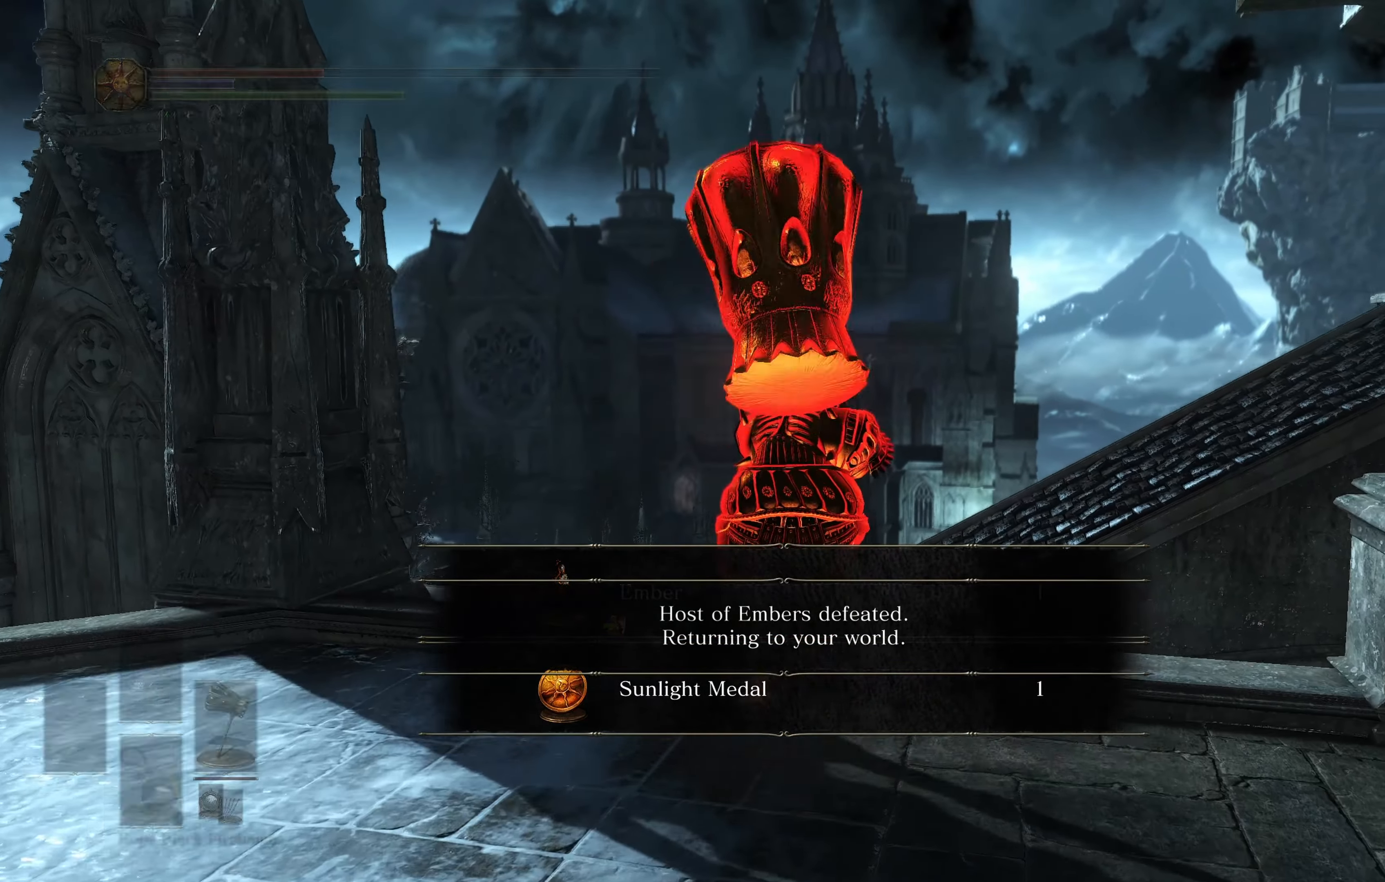
{"buttons": [], "left_stick": "up", "right_stick": "center", "events": [[133, "left_stick", "center"], [283, "R2", "up"], [283, "left_stick", "up"]]}
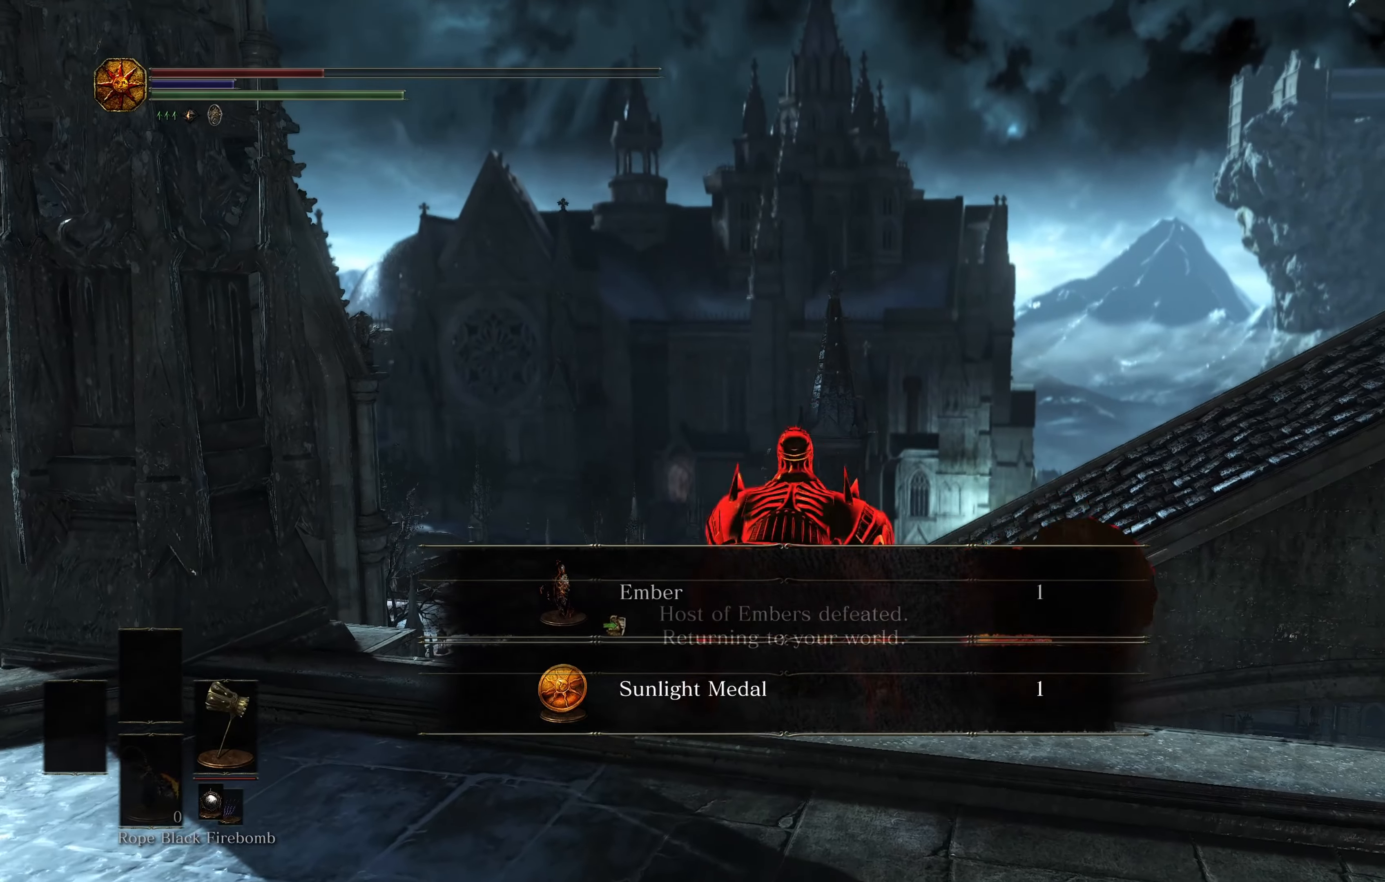
{"buttons": [], "left_stick": "up", "right_stick": "center", "events": []}
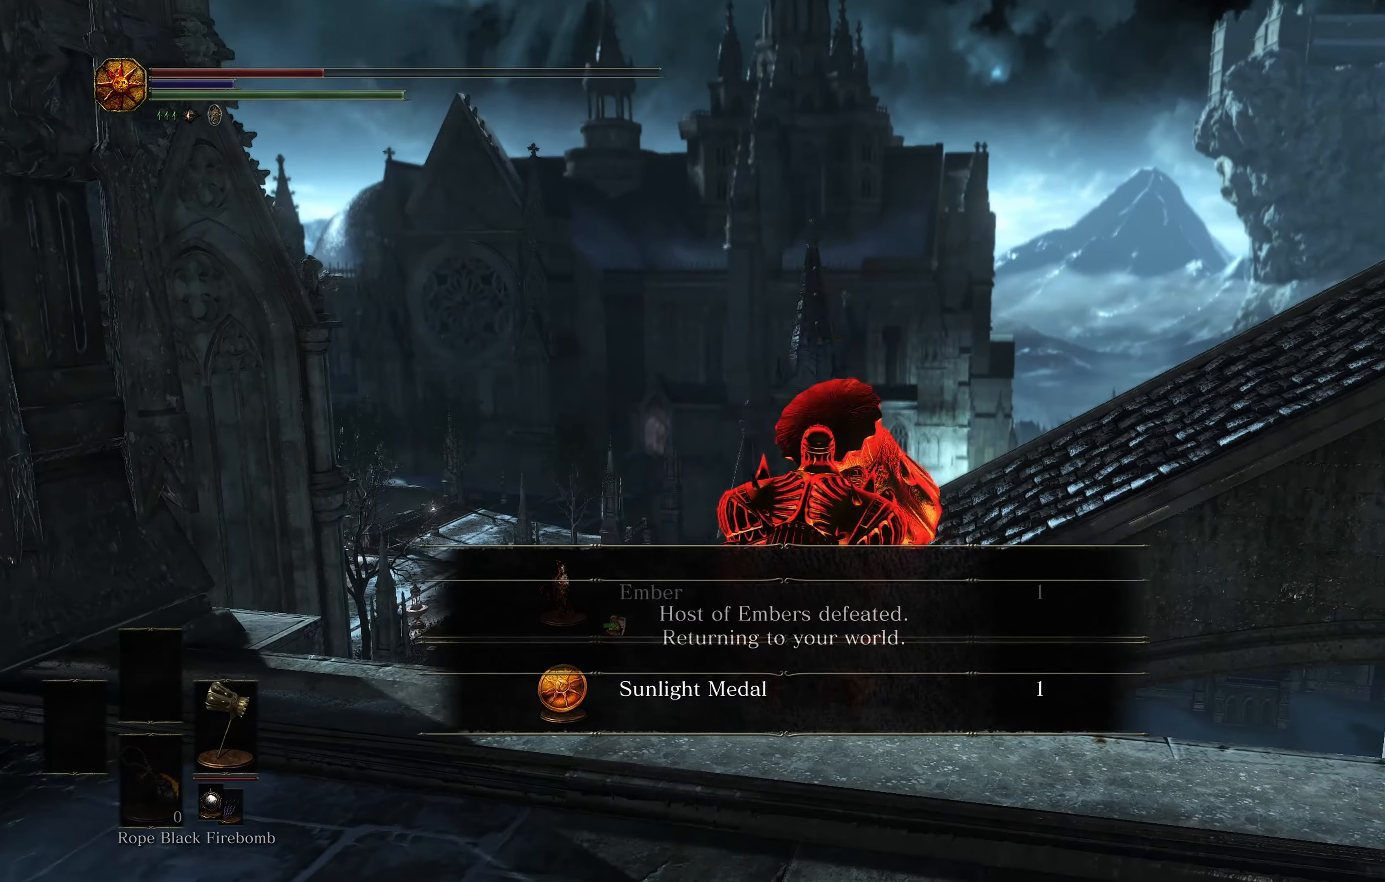
{"buttons": [], "left_stick": "up", "right_stick": "down", "events": [[16, "right_stick", "down"]]}
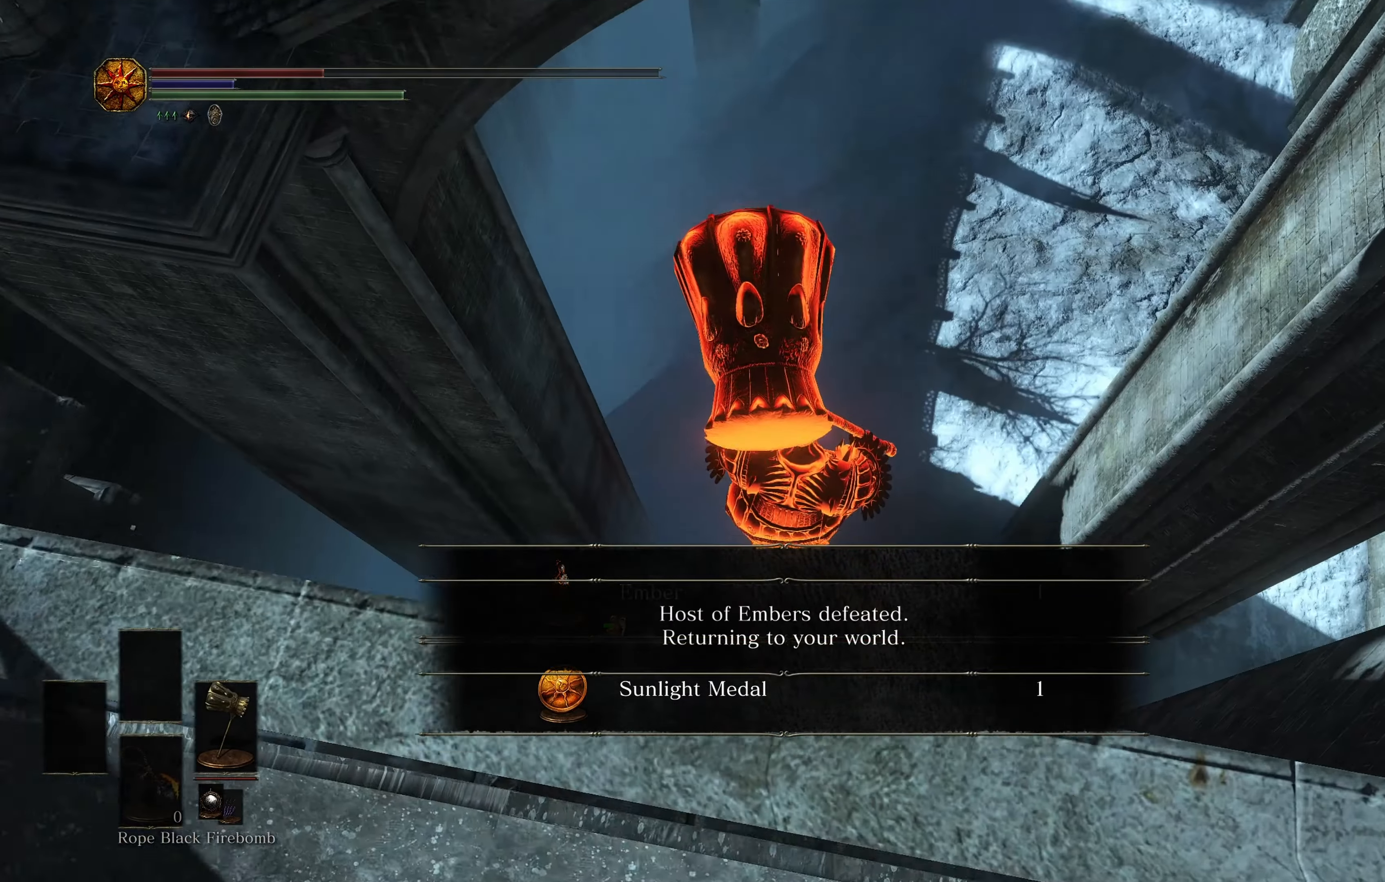
{"buttons": [], "left_stick": "center", "right_stick": "center", "events": [[17, "right_stick", "center"], [300, "left_stick", "center"]]}
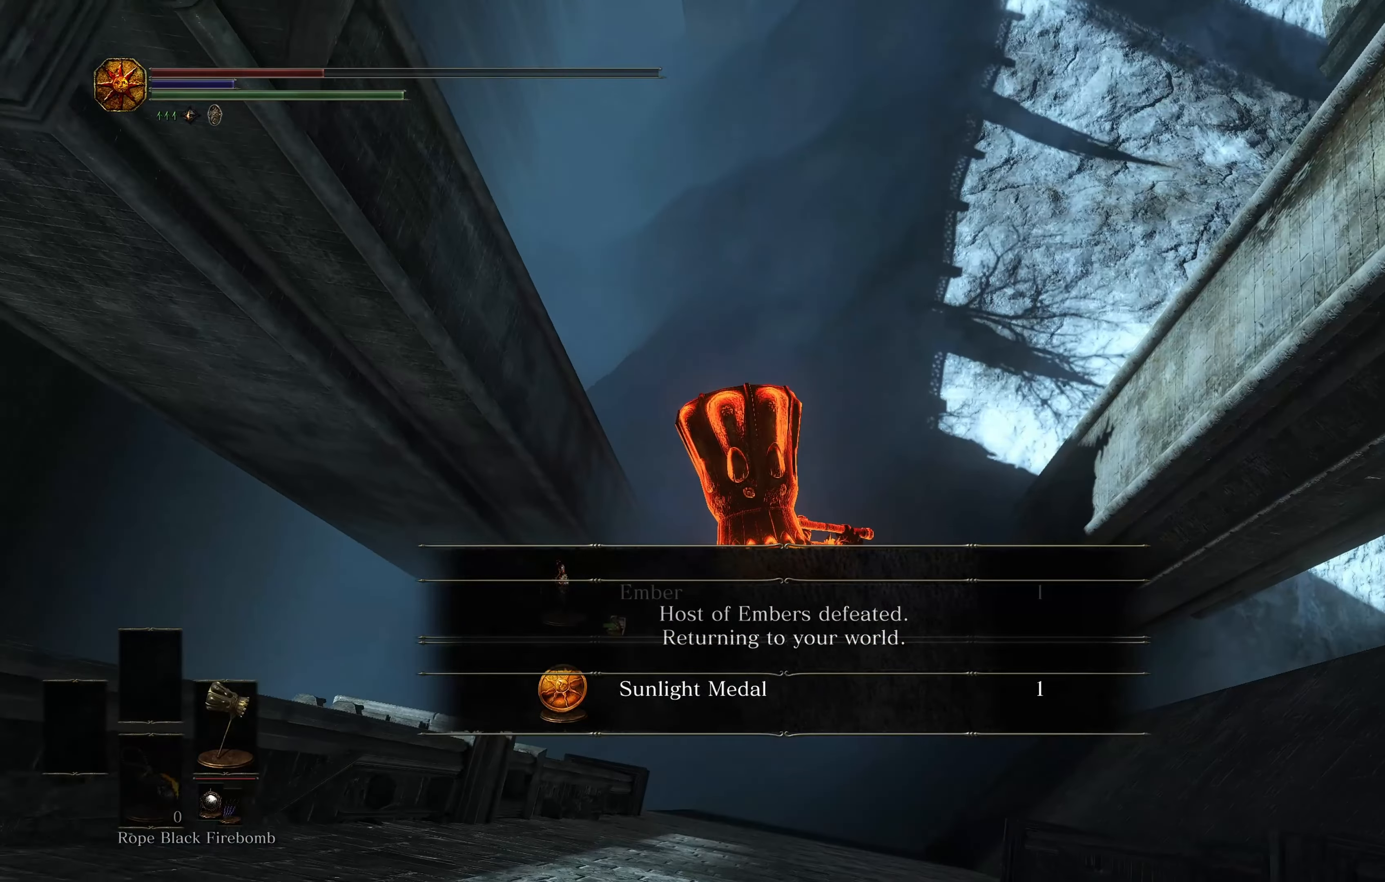
{"buttons": [], "left_stick": "center", "right_stick": "center", "events": []}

|---|

WHAT TO DO: Retype all the entries word for word; the pictures stay out.

RESULT FOR THIS TASK:
{"buttons": [], "left_stick": "up", "right_stick": "center", "events": [[133, "left_stick", "center"], [283, "R2", "up"], [283, "left_stick", "up"]]}
{"buttons": [], "left_stick": "up", "right_stick": "center", "events": []}
{"buttons": [], "left_stick": "up", "right_stick": "down", "events": [[16, "right_stick", "down"]]}
{"buttons": [], "left_stick": "center", "right_stick": "center", "events": [[17, "right_stick", "center"], [300, "left_stick", "center"]]}
{"buttons": [], "left_stick": "center", "right_stick": "center", "events": []}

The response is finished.